Written task » Reproduce, unchanged, the stretch of the data from the line containing "前沿进展 | 马耀光团队在《Optica》发文：突破" through the line containing "喜报 | 本实验室刘旭老师和陈红胜老师荣", with both of those lines included.

Dataset entries »
- Opening Delimiter -

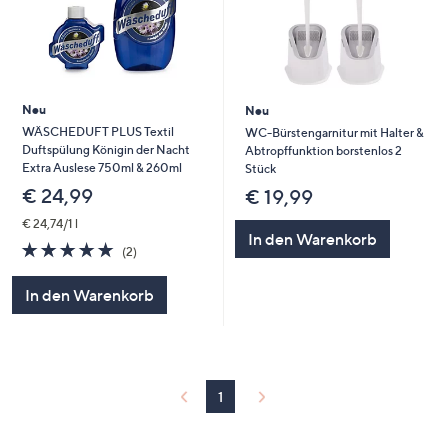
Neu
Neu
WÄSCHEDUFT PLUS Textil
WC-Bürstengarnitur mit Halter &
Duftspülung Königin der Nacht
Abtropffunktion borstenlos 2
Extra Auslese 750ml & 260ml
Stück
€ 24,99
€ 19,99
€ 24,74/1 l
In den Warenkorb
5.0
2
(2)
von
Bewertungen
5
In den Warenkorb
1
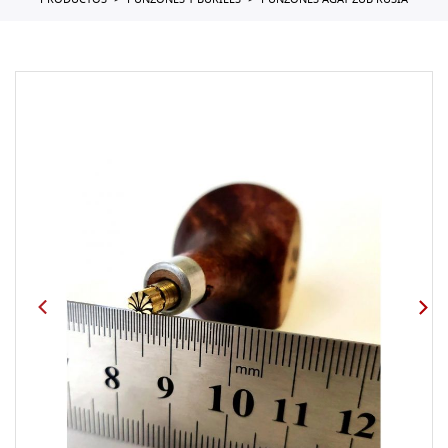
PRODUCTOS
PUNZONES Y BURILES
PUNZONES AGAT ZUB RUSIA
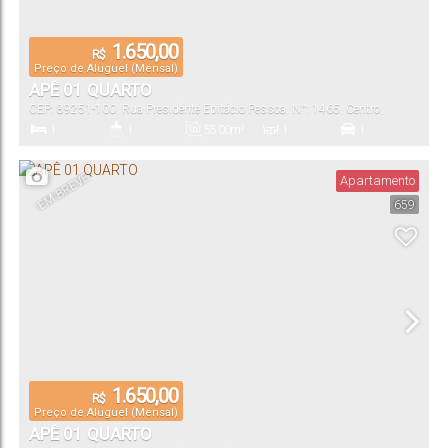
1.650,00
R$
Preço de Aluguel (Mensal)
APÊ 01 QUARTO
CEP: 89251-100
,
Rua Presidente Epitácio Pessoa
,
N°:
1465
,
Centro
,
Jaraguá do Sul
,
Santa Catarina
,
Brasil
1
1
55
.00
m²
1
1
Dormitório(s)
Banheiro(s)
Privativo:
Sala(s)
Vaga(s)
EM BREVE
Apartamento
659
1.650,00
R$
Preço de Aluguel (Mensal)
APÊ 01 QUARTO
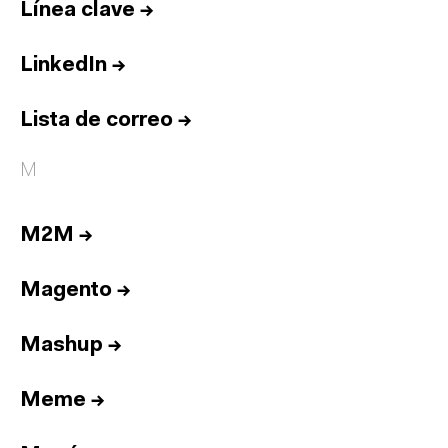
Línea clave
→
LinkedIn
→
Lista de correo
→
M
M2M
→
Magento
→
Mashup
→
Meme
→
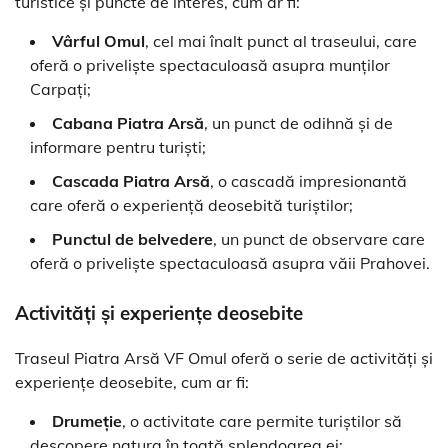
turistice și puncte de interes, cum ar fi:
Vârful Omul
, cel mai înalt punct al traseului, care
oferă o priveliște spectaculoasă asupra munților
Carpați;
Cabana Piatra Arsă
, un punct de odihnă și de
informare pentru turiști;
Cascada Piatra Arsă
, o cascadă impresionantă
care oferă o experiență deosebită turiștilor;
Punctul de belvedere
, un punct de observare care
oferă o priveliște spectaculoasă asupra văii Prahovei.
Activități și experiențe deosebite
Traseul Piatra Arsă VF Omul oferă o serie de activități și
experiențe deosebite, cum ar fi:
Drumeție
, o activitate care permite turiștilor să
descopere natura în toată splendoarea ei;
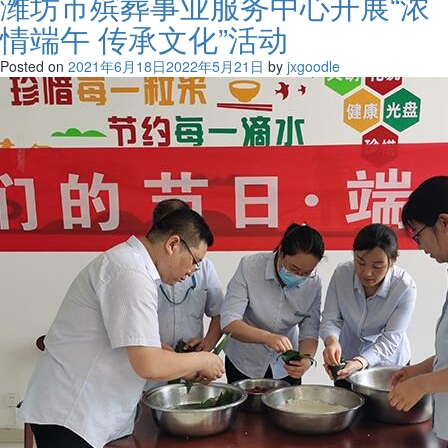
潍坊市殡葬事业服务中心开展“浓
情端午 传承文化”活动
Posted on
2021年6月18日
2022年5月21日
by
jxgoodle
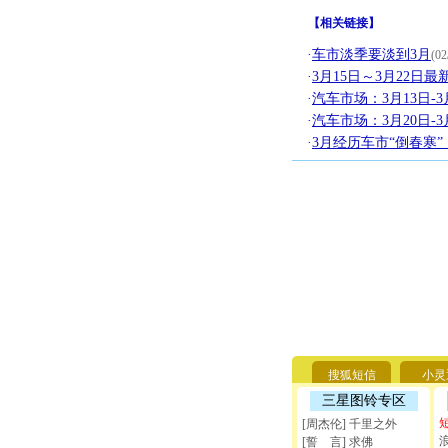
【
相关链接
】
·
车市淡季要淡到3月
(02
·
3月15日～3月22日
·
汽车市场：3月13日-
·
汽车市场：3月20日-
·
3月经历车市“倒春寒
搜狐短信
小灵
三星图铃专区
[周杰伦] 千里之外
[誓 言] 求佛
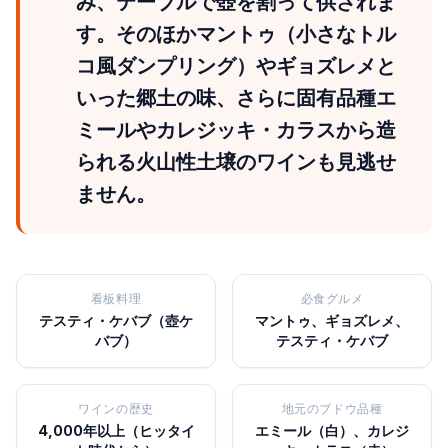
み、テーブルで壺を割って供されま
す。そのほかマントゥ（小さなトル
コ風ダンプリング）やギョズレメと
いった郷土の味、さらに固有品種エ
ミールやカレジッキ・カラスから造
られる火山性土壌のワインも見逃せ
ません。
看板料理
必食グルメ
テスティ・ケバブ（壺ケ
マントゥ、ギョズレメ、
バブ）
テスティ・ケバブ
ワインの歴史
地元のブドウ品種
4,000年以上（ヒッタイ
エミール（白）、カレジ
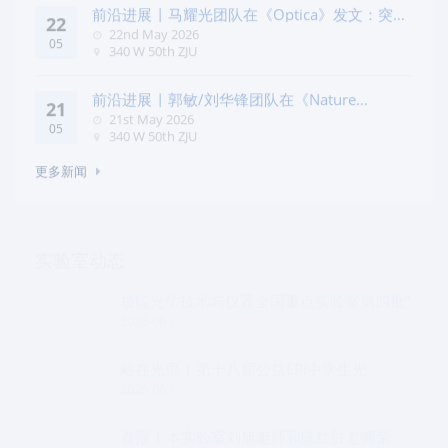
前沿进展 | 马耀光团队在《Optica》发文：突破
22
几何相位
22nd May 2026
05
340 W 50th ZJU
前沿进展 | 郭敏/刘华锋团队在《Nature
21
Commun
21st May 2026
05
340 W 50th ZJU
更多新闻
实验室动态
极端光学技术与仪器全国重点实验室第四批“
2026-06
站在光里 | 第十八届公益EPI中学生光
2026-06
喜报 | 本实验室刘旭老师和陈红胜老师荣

- Closing Delimiter -
- Opening Delimiter -

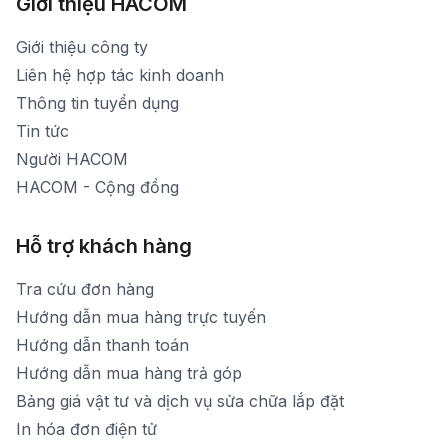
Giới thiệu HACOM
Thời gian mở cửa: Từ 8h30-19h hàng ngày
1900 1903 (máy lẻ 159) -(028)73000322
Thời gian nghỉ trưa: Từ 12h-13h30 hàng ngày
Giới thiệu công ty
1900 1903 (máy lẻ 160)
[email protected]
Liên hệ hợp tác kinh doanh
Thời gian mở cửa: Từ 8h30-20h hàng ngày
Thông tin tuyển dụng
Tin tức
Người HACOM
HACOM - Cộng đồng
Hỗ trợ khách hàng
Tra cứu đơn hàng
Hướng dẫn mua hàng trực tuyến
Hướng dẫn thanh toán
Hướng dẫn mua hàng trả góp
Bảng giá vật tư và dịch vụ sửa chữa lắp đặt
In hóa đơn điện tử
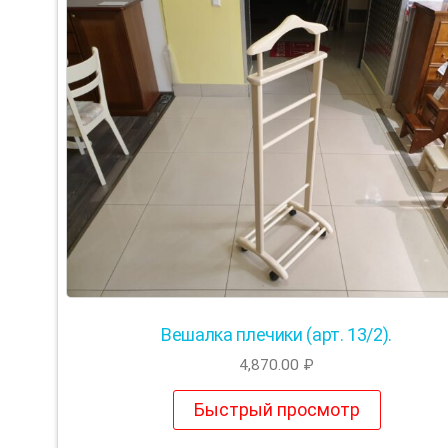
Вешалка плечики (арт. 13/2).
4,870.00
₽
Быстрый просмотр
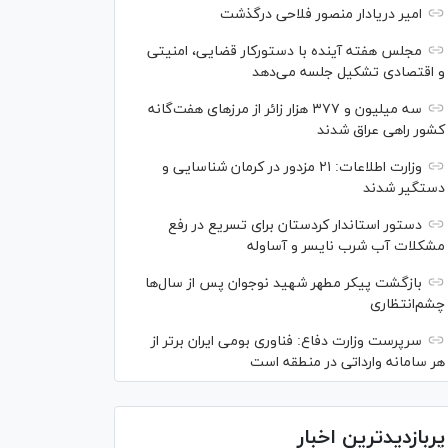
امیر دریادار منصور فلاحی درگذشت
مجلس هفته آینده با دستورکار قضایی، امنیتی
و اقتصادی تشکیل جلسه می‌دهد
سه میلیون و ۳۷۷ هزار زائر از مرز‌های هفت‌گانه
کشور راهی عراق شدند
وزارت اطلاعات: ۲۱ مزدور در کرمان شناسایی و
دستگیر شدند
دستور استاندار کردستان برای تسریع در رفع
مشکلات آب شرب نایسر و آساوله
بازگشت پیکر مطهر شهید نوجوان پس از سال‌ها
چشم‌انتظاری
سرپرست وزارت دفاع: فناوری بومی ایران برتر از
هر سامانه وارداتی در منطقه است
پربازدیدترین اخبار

- Closing Delimiter -

Expected answer »
前沿进展 | 马耀光团队在《Optica》发文：突破
22
几何相位
22nd May 2026
05
340 W 50th ZJU
前沿进展 | 郭敏/刘华锋团队在《Nature
21
Commun
21st May 2026
05
340 W 50th ZJU
更多新闻
实验室动态
极端光学技术与仪器全国重点实验室第四批“
2026-06
站在光里 | 第十八届公益EPI中学生光
2026-06
喜报 | 本实验室刘旭老师和陈红胜老师荣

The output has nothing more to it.